Yep.
Part 3 today of the fantastalistic BRCM Top Ten Albums of the Year. We aint necessarily calling these the best albums, they're just our favorites. We'll have the final installment next Tuesday.
First, here's some fine albums that didn't make the cut, but are worthy of y'all hunting down some mp3's to see what you think. The list is in no particular order:
Califone: Roots and Crowns
The Be Good Tanya's: Hello Love
Handsome Family:Last Days Of Wonder
The Buffets: Saucy Jack
Bob Dylan: Modern Times
The King Kkan and BBQ Show: What's For Dinner
Jack O and the Tennessee Tearjerkers: The Flip Side Kid
Yo La Tengo: I Am Not Afraid Of You And I Will Beat Your Ass (best title for an album ever)
Bonnie Prince Billy: The Letting Go
Scott Biram: Graveyard Shift
Jim Lauderdale: Country Super Hits,Vol. 1
The Legendary Shack Shakers: Pandelirium
Now, on with the exciting part of the show. Ladies and gentlemen, Part 3:
5. South Filthy: Crackin' Up
Bring the boogie. One of the most aptly named groups around, the moniker tells you all you really need to know about this nasty little supergroup featuring Jeffrey Evans, Jack Yarber (Oblivian), Walter Daniels, Eugene Chadbourne, and a host of other trash merchants. I wrote more extensively on this band and this album in an earlier post. Here's part of what I said:
bit rawk, and a whole lotta country. Pop a top on your favorite beverage, settle into your lawn chair and enjoy the mad dog stylings of South Filthy."

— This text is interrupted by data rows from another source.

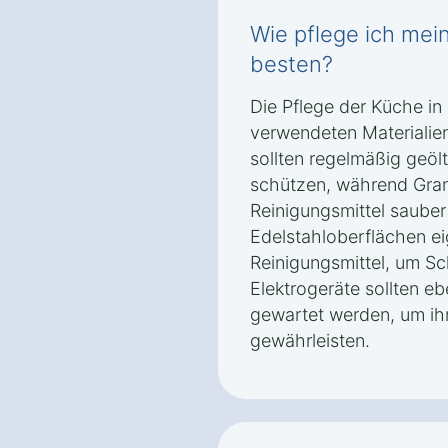
Wie pflege ich mei
besten?
Die Pflege der Küche in
verwendeten Materialien
sollten regelmäßig geöl
schützen, während Gran
Reinigungsmittel saube
Edelstahloberflächen ei
Reinigungsmittel, um Sc
Elektrogeräte sollten eb
gewartet werden, um ihr
gewährleisten.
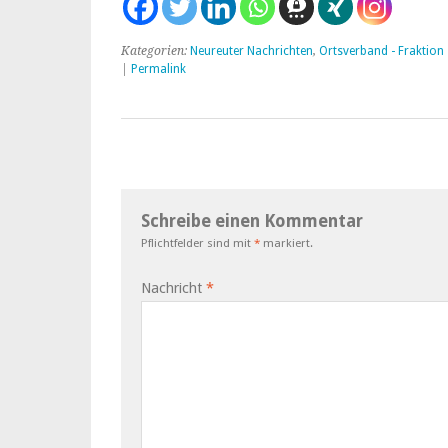
Kategorien:
Neureuter Nachrichten
,
Ortsverband - Fraktion
|
Permalink
Schreibe einen Kommentar
Pflichtfelder sind mit
*
markiert.
Nachricht
*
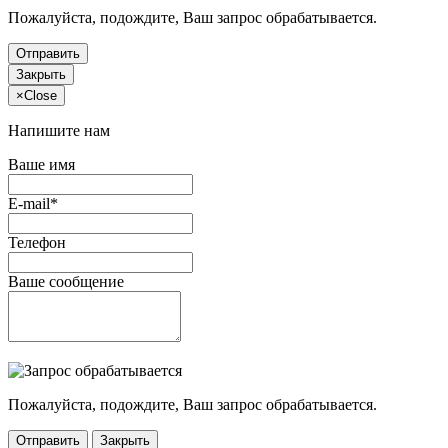
Пожалуйста, подождите, Ваш запрос обрабатывается.
Отправить
Закрыть
×
Close
Напишите нам
Ваше имя
E-mail*
Телефон
Ваше сообщение
Пожалуйста, подождите, Ваш запрос обрабатывается.
Отправить
Закрыть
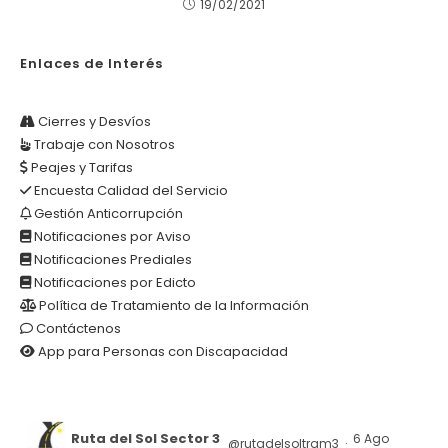
19/02/2021
Enlaces de Interés
Cierres y Desvíos
Trabaje con Nosotros
Peajes y Tarifas
Encuesta Calidad del Servicio
Gestión Anticorrupción
Notificaciones por Aviso
Notificaciones Prediales
Notificaciones por Edicto
Política de Tratamiento de la Información
Contáctenos
App para Personas con Discapacidad
Ruta del Sol Sector 3
6 Ago
@rutadelsoltram3
·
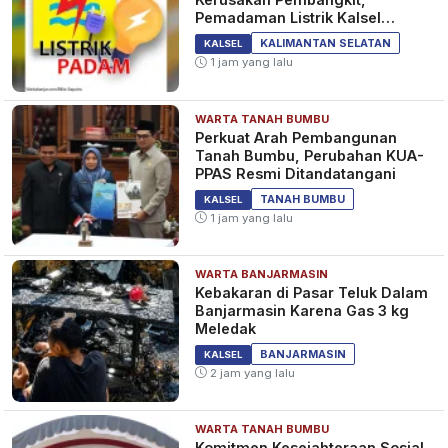
Pemadaman Listrik Kalsel
Diperpanjang?
KALIMANTAN SELATAN
KALSEL
1 jam yang lalu
WARTA TANAH BUMBU
Perkuat Arah Pembangunan
Tanah Bumbu, Perubahan KUA-
PPAS Resmi Ditandatangani
TANAH BUMBU
KALSEL
1 jam yang lalu
WARTA BANJARMASIN
Kebakaran di Pasar Teluk Dalam
Banjarmasin Karena Gas 3 kg
Meledak
BANJARMASIN
KALSEL
2 jam yang lalu
WARTA TANAH BUMBU
Komitmen Kesejahteraan Sosial,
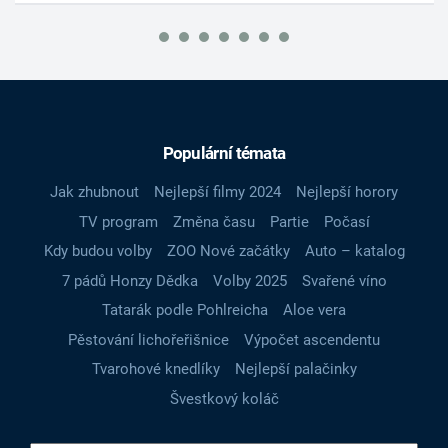
Populární témata
Jak zhubnout
Nejlepší filmy 2024
Nejlepší horory
TV program
Změna času
Partie
Počasí
Kdy budou volby
ZOO Nové začátky
Auto – katalog
7 pádů Honzy Dědka
Volby 2025
Svařené víno
Tatarák podle Pohlreicha
Aloe vera
Pěstování lichořeřišnice
Výpočet ascendentu
Tvarohové knedlíky
Nejlepší palačinky
Švestkový koláč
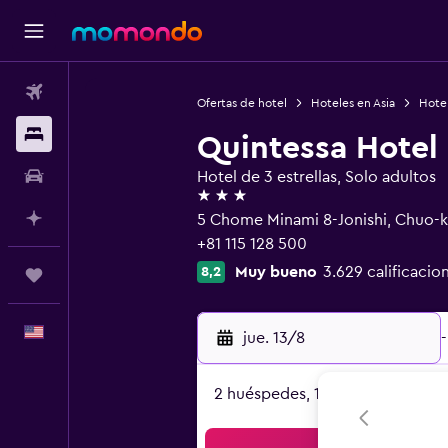
Vuelos
Ofertas de hotel
Hoteles en Asia
Hote
Alojamientos
Quintessa Hotel
Autos
Hotel de 3 estrellas, Solo adultos
3 estrellas
Planifica con IA
5 Chome Minami 8-Jonishi, Chuo-
+81 115 128 500
Muy bueno
3.629 calificacio
8,2
Trips
Español
jue. 13/8
-
2 huéspedes, 1 habitación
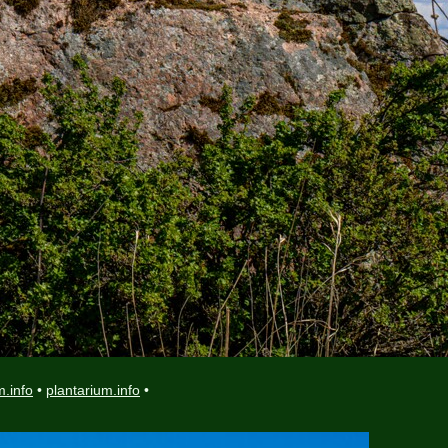
m.info
•
plantarium.info
•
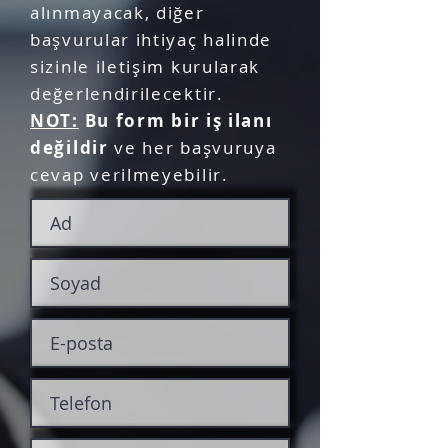
alınmayacak, diğer
başvurular ihtiyaç halinde
sizinle iletişim kurularak
değerlendirilecektir.
NOT:
Bu form bir iş ilanı
değildir
ve her başvuruya
cevap verilmeyebilir.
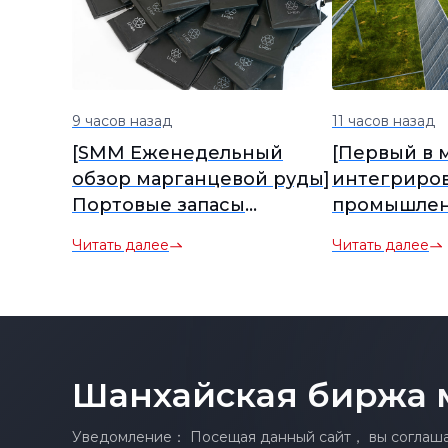
9 часов назад
11 часов назад
[SMM Еженедельный
[Первый в 
обзор марганцевой руды]
интегриро
Портовые запасы
промышлен
марганцевой руды
долговрем
Читать далее
Читать далее
продолжают
хранения э
накапливаться, спотовые
компании H
цены под давлением
начинает п
Шанхайская биржа 
Уведомление： Посещая данный сайт， вы соглашае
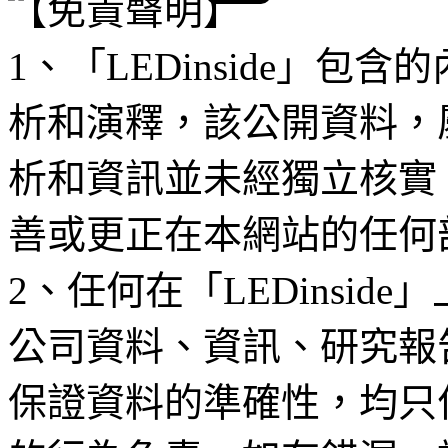
【免責聲明】
1、「LEDinside」
析和演釋，該公開資料，
析和資訊並未經獨立核實
善或更正在本網站的任何
2、任何在「LEDinsi
公司資料、資訊、研究報
保證資料的準確性，均只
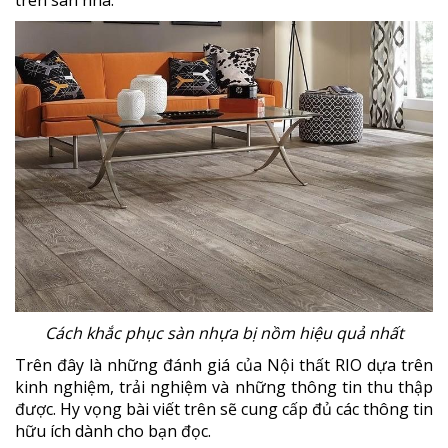
Cách khắc phục sàn nhựa bị nồm hiệu quả nhất
Trên đây là những đánh giá của Nội thất RIO dựa trên
kinh nghiệm, trải nghiệm và những thông tin thu thập
được. Hy vọng bài viết trên sẽ cung cấp đủ các thông tin
hữu ích dành cho bạn đọc.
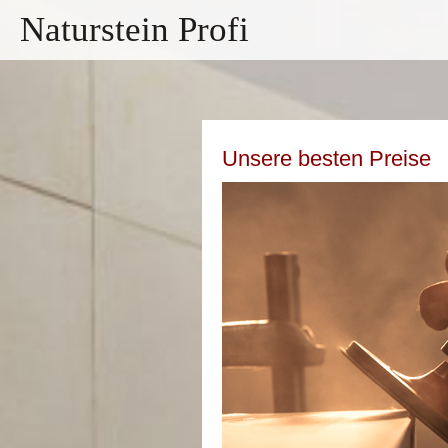
Naturstein Profi
Unsere besten Preise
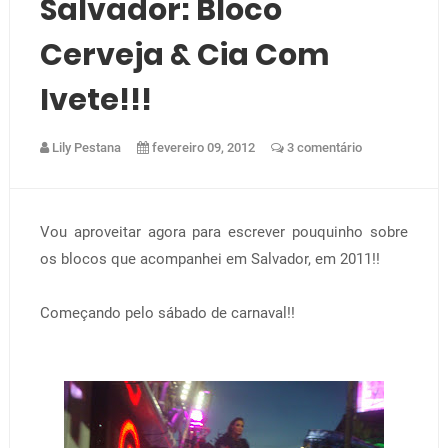
Salvador: Bloco
Cerveja & Cia Com
Ivete!!!
Lily Pestana
fevereiro 09, 2012
3 comentário
Vou aproveitar agora para escrever pouquinho sobre
os blocos que acompanhei em Salvador, em 2011!!
Começando pelo sábado de carnaval!!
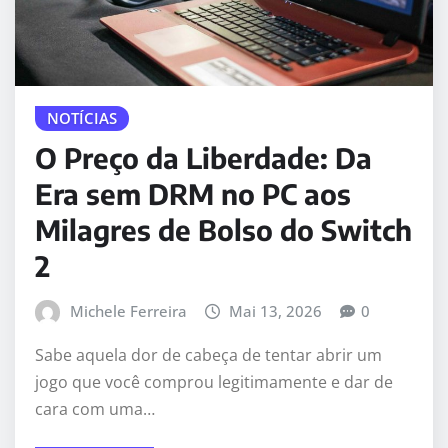
NOTÍCIAS
O Preço da Liberdade: Da
Era sem DRM no PC aos
Milagres de Bolso do Switch
2
Michele Ferreira
Mai 13, 2026
0
Sabe aquela dor de cabeça de tentar abrir um
jogo que você comprou legitimamente e dar de
cara com uma…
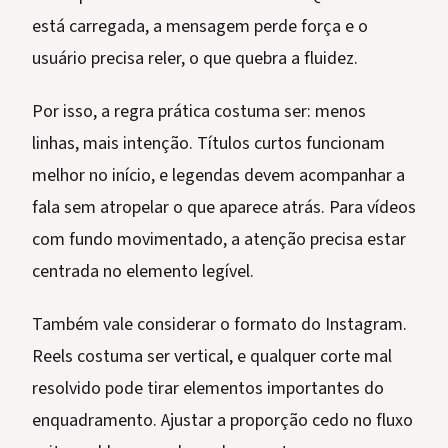
está carregada, a mensagem perde força e o
usuário precisa reler, o que quebra a fluidez.
Por isso, a regra prática costuma ser: menos
linhas, mais intenção. Títulos curtos funcionam
melhor no início, e legendas devem acompanhar a
fala sem atropelar o que aparece atrás. Para vídeos
com fundo movimentado, a atenção precisa estar
centrada no elemento legível.
Também vale considerar o formato do Instagram.
Reels costuma ser vertical, e qualquer corte mal
resolvido pode tirar elementos importantes do
enquadramento. Ajustar a proporção cedo no fluxo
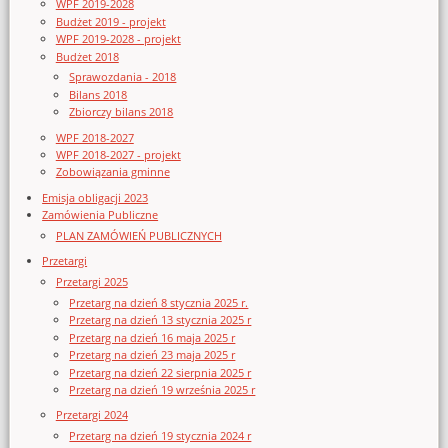
WPF 2019-2028
Budżet 2019 - projekt
WPF 2019-2028 - projekt
Budżet 2018
Sprawozdania - 2018
Bilans 2018
Zbiorczy bilans 2018
WPF 2018-2027
WPF 2018-2027 - projekt
Zobowiązania gminne
Emisja obligacji 2023
Zamówienia Publiczne
PLAN ZAMÓWIEŃ PUBLICZNYCH
Przetargi
Przetargi 2025
Przetarg na dzień 8 stycznia 2025 r.
Przetarg na dzień 13 stycznia 2025 r
Przetarg na dzień 16 maja 2025 r
Przetarg na dzień 23 maja 2025 r
Przetarg na dzień 22 sierpnia 2025 r
Przetarg na dzień 19 września 2025 r
Przetargi 2024
Przetarg na dzień 19 stycznia 2024 r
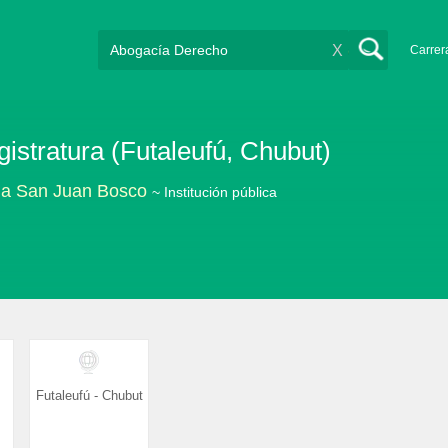
X
Carrer
istratura (Futaleufú, Chubut)
ia San Juan Bosco
~ Institución pública
Futaleufú - Chubut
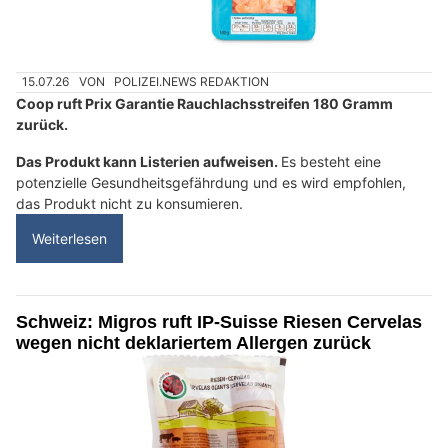
15.07.26
VON
POLIZEI.NEWS REDAKTION
Coop ruft Prix Garantie Rauchlachsstreifen 180 Gramm
zurück.
Das Produkt kann Listerien aufweisen.
Es besteht eine
potenzielle Gesundheitsgefährdung und es wird empfohlen,
das Produkt nicht zu konsumieren.
Weiterlesen
Schweiz: Migros ruft IP-Suisse Riesen Cervelas
wegen nicht deklariertem Allergen zurück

4. Cat Power: The Greatest
Chan Marshall has apparently been to hell and back, ripe for a VH1 special. I'm not a subscriber to the pop psychology notion that pain makes for great art. Marshall almost changed my mind. Almost. The problem with crediting pain or personal disorder to the creating process is that it takes for granted, or even negates, a little thing called talent. All the Artist's Way books in the world aren't going to make a piss poor writer, painter, or musician any better. Marshall's got talent in spades, and, outside of humane reasons for me wishing her well, I could really give a rat's ass about her demons. Show me what you got on the finished product, give me a song that lasts. And, whoah nelly, Cat Power dropped a bombshell. I found it hard to believe that Marshall could ever top her album "Moon Pix", and her last album, "You Are Free", sort of confirmed to me that she had long ago reached her peak. "You Are Free" was, frankly, a rather bad album. So it was with trepidation that I approached her latest, "The Greatest". I'm glad I did. Gathering some of the finest legendary Memphis studio musicians, Marshall is transformed. Long known for her lustily lazy, almost sleepy, vocal style, Marshall practically swings and swaggers through a good amount of these tunes, while the crack band honking and fiddling behind her. Even when things slow to normal Cat Power crawl and meditation it's with a sultrier, more confident sexiness than we're used to. It's a very Southern album, the kudzu lit hazily by the mid-afternoon sun. An album where the belle wanders off from the ball, barefoot, dancing with the ghosts of her dreams.